A peine convalescent, on me pousse à prendre position. « Alors la Tunisie ? Islamiste ou séculariste ? »
Je soupire et feins l’assoupissement.
Que sais-je des militants d’Ennahda ? Quels crimes ont-ils commis autres que ceux attribués par le satrape ?
Premier prisonnier politique de Ben Ali, Si Mahmoud grand père de mes enfants, avait été jeté dans le pavillon des islamistes. L’usurpateur espérait qu’ils le lyncheraient. Ils l’ont protégé. A son procès, Maître Mourou est venu l’embrasser montrant ainsi qu’il n’était pas dupe.
A la prison, chaque soir après dix heures, les tortionnaires arrivaient. Coups et hurlements. Les nervis « attendrissaient » la viande de leur semblable, trop hallal à leur goût.
Vous n’aimez pas beaucoup les islamistes, constatait alors un ministre français au cours d’un diner avec son homologue. Mais au contraire « je les aime saignants » s’esclaffait le tunisien en entamant son beefsteak. Triste époque !
Notre vieille maison à Hamilcar, œuvre d’un ancien colon italien orientaliste, avait un petit minaret.
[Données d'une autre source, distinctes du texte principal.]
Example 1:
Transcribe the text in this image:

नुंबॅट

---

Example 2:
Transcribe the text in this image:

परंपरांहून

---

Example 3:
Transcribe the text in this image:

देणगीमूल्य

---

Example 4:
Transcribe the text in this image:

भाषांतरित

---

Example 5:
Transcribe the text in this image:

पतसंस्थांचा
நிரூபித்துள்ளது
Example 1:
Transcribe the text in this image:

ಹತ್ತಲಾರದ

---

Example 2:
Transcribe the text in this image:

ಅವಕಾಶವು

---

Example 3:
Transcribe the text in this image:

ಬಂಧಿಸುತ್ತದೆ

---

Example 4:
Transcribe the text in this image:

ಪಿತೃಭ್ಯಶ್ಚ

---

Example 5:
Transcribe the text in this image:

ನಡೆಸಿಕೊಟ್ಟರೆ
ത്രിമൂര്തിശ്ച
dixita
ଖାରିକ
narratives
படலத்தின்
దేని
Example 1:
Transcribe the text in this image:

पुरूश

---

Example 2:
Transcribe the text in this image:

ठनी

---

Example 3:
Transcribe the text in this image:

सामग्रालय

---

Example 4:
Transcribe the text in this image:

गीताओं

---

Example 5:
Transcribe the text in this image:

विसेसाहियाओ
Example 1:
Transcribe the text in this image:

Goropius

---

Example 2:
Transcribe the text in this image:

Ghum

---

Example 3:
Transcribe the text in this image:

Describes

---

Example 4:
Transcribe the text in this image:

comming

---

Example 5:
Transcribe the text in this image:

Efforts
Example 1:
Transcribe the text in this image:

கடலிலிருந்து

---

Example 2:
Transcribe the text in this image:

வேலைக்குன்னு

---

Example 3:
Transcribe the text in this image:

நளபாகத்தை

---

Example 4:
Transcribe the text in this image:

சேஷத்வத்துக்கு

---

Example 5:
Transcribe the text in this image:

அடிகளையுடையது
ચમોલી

C’est sans doute pour effacer l’offense que Ben Ali l’aura fait raser ; à moins que ce ne soit pour que l’un de ses protégés puisse construire la demeure de ses ambitions.
Voici pourquoi les benalistes tunisiens anti-islamistes qui étaient d’authentiques fascistes ne seront jamais mes amis.
Leurs amis de France non plus.
Depuis 1993, et sans que rien n’ait jamais pu lui être reproché, Monsieur Karkar était assigné à résidence dans une chambre d’hôtel au fin fond de la France profonde. L’homme tenu en laisse devait se présenter deux fois par jour au commissariat.
Hier seulement, la mesure vient d’être levée. Il faut dire que Salah Karkar est co-fondateur du parti qui vient de gagner les élections en Tunisie. La France retiendra t- elle la leçon qu’il ne faut jamais chercher à appliquer sur son sol la loi d’un dictateur étranger ?
Ce n’est pas certain.
En attendant, j’invite le retourné d’exil à venir s’installer chez Monsieur Tahar Materi occupant l’ancienne Dar Belhassine où je l’y rejoindrai volontiers avec toute ma famille aux prochaines vacances.
Bien sur, je suis partial et satisfait. Mais quel démocrate le serait à moins.
Entre la peste et le choléra, entre la dictature et l’obscurantisme, je choisi la grippe.